The Committee shall specify the Qualifying Performance Criteria and the level
of achievement under such criteria that shall determine the number of shares of
Common Stock or Units to be Granted, issued or vested under any bonus
arrangement that is intended to qualify as Performance-Based Compensation
pursuant to this Plan.  Prior to such
shares or Units being Granted, issued or vested, the Committee shall certify
the extent to which any Qualifying Performance Criteria has been achieved or
satisfied, and the number of shares of Common Stock or the number of Units that
will be Granted, issued or vested under this Plan as a result of achieving or
satisfying such criteria. Notwithstanding satisfaction of any Qualifying
Performance Criteria, the number of shares or Units Granted, issued or vested
under any such bonus or arrangement may be reduced by the Committee on the
basis of such further considerations as the Committee in its sole discretion
shall determine.

★ ★ ★ ★ ★ ★ ★

◆ **About this task**: Write out the entire performance criteria clause word for word. The entries that follow the clause were taken from a separate source.

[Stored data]
★ ★ ★ ★ ★ ★ ★

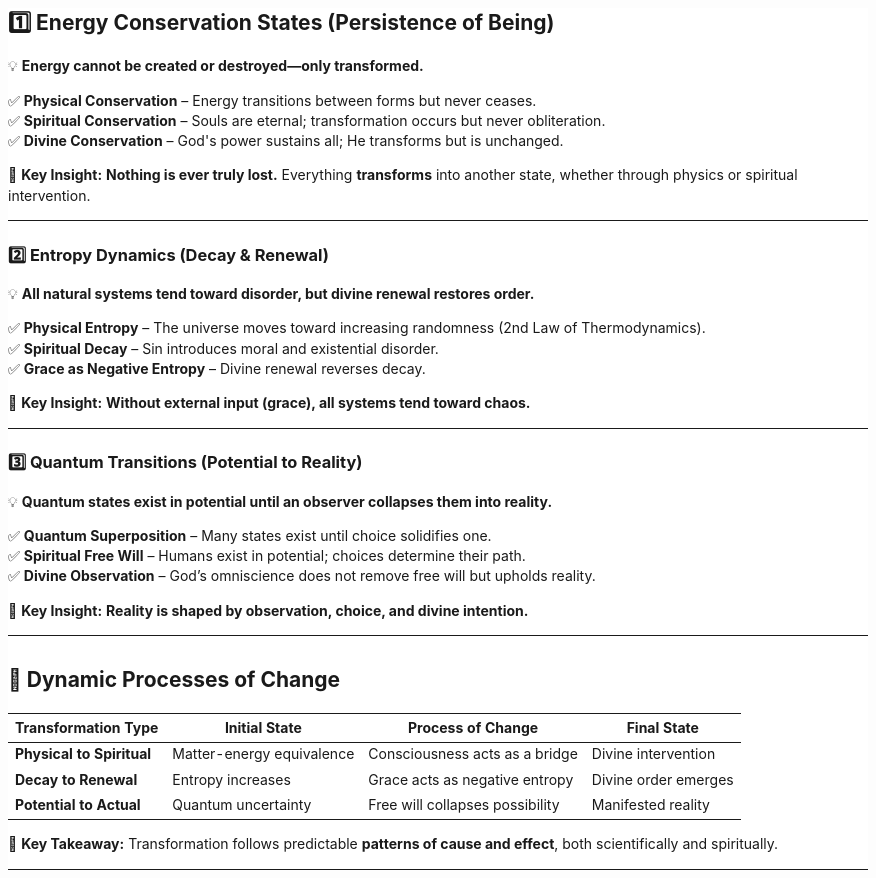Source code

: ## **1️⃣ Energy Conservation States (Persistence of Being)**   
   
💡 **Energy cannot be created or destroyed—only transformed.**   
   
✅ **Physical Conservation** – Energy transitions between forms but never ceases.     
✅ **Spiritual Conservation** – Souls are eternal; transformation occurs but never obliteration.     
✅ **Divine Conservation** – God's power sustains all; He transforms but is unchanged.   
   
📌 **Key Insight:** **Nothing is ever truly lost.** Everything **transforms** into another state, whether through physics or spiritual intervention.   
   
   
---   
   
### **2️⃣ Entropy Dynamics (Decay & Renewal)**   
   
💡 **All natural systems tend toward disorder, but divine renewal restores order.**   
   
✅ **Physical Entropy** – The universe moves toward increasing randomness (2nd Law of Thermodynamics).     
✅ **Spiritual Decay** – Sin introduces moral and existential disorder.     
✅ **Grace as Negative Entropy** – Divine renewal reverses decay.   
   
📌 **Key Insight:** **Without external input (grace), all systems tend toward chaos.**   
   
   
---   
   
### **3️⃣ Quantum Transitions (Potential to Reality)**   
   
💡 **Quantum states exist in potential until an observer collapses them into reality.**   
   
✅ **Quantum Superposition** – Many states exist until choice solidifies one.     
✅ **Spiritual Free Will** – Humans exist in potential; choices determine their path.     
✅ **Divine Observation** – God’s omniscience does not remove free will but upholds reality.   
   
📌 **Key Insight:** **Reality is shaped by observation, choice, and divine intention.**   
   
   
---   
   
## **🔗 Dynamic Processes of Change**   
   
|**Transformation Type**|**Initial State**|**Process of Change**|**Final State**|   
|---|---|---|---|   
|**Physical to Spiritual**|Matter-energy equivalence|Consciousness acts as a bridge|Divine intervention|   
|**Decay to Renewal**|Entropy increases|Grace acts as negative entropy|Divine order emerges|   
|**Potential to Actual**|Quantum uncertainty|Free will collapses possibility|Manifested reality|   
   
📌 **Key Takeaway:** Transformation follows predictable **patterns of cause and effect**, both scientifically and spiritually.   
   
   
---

★ ★ ★ ★ ★ ★ ★

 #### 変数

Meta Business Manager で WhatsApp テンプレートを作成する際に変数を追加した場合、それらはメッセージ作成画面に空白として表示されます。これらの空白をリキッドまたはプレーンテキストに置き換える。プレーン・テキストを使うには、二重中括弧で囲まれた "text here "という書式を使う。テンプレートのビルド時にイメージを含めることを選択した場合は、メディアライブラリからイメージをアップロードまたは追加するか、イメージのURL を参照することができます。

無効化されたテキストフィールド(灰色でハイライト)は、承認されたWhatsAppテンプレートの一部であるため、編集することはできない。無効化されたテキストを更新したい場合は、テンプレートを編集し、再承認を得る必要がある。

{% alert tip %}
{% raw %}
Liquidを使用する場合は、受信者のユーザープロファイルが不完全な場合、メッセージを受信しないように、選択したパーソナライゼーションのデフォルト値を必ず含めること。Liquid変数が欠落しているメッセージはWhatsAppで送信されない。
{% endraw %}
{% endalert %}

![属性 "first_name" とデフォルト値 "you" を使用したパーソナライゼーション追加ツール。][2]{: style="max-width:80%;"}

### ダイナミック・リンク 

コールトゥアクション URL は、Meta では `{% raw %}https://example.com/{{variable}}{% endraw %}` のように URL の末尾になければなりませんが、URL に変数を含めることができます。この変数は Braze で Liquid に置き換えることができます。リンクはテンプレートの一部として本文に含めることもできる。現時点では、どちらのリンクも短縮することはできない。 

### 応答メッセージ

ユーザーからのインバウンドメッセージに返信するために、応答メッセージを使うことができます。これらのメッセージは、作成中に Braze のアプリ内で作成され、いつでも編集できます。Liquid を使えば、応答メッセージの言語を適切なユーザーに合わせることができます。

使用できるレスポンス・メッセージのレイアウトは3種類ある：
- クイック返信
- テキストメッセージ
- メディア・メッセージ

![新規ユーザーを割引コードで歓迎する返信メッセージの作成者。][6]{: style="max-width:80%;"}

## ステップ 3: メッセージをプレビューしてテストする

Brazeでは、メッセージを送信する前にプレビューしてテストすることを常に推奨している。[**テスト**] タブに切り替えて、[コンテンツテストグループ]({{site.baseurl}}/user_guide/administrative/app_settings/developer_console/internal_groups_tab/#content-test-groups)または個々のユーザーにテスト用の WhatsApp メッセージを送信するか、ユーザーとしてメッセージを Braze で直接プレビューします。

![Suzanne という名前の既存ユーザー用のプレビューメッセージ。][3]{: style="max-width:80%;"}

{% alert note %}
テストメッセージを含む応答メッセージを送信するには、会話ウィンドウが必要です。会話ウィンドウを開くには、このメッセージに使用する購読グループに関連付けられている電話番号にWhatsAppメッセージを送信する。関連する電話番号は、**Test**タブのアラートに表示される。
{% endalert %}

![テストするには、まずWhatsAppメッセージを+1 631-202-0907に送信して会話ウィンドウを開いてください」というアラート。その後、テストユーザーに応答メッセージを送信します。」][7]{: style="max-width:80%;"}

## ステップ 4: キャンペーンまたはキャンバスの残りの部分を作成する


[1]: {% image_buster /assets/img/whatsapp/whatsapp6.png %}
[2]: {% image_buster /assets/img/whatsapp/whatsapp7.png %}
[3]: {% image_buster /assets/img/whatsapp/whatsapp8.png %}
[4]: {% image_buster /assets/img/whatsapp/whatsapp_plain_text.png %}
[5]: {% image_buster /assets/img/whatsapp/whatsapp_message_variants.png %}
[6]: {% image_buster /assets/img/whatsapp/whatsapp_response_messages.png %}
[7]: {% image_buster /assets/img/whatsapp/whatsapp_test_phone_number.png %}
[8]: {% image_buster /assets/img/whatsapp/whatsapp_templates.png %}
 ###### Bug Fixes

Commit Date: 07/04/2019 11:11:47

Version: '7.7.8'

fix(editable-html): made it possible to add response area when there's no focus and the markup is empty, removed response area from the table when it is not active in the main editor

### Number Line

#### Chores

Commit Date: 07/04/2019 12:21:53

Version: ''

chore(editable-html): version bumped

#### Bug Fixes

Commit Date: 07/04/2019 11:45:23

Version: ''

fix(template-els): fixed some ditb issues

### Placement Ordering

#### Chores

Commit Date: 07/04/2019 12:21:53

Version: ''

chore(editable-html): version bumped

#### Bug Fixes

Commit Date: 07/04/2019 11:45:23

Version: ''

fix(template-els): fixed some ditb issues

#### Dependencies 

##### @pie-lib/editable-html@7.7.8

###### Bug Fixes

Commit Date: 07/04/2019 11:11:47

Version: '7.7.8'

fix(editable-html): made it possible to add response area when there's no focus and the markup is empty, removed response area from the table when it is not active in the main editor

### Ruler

★ ★ ★ ★ ★ ★ ★

◆ **Answer for the task**:
The Committee shall specify the Qualifying Performance Criteria and the level
of achievement under such criteria that shall determine the number of shares of
Common Stock or Units to be Granted, issued or vested under any bonus
arrangement that is intended to qualify as Performance-Based Compensation
pursuant to this Plan.  Prior to such
shares or Units being Granted, issued or vested, the Committee shall certify
the extent to which any Qualifying Performance Criteria has been achieved or
satisfied, and the number of shares of Common Stock or the number of Units that
will be Granted, issued or vested under this Plan as a result of achieving or
satisfying such criteria. Notwithstanding satisfaction of any Qualifying
Performance Criteria, the number of shares or Units Granted, issued or vested
under any such bonus or arrangement may be reduced by the Committee on the
basis of such further considerations as the Committee in its sole discretion
shall determine.